→ Required action
What is the count of lines in the data that hold the string "Adhesive"? State the number alone.

****

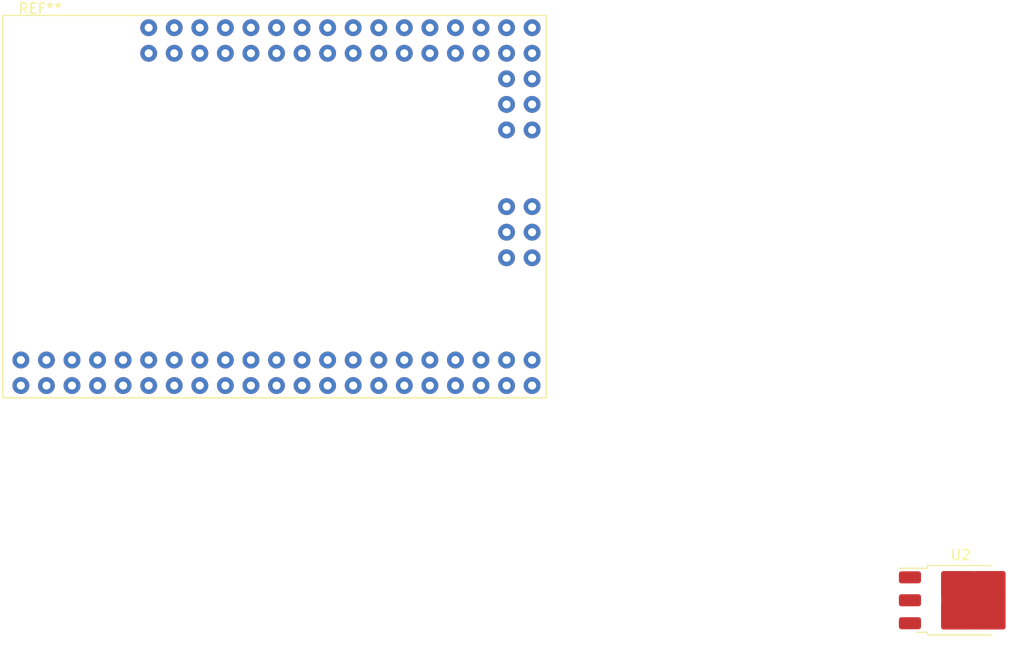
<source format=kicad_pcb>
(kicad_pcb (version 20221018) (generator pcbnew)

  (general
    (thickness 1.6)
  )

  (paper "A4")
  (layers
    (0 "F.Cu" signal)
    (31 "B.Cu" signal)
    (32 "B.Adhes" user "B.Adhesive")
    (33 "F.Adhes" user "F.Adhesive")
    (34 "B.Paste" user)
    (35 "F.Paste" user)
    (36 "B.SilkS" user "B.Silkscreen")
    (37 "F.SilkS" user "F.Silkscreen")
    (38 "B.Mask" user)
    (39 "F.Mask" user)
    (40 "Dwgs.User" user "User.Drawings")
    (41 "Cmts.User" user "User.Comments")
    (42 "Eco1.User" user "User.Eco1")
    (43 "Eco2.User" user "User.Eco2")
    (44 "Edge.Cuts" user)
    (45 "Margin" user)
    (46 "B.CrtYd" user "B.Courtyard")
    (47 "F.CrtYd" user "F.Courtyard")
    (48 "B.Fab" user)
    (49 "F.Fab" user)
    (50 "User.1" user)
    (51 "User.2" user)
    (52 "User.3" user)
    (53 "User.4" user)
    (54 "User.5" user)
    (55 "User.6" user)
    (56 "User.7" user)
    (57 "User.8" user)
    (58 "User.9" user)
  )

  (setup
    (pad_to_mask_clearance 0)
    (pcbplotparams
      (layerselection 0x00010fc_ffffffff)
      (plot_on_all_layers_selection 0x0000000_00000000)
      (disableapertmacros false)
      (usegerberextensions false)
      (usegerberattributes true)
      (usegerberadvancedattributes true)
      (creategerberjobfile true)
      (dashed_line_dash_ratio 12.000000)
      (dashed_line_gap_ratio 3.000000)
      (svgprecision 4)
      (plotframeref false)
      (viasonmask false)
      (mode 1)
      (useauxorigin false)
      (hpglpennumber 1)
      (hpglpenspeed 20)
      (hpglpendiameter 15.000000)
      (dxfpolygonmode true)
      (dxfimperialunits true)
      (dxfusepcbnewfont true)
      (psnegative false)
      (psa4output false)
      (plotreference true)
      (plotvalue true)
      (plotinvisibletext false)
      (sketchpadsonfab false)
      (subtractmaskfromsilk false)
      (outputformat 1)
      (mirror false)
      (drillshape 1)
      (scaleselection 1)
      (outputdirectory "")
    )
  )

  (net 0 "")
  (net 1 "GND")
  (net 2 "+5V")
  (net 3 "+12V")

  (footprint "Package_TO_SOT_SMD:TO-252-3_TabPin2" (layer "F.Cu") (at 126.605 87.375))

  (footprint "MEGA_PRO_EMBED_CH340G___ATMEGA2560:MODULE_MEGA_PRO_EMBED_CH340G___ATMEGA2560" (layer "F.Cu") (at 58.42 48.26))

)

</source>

****

→ Exercise output
2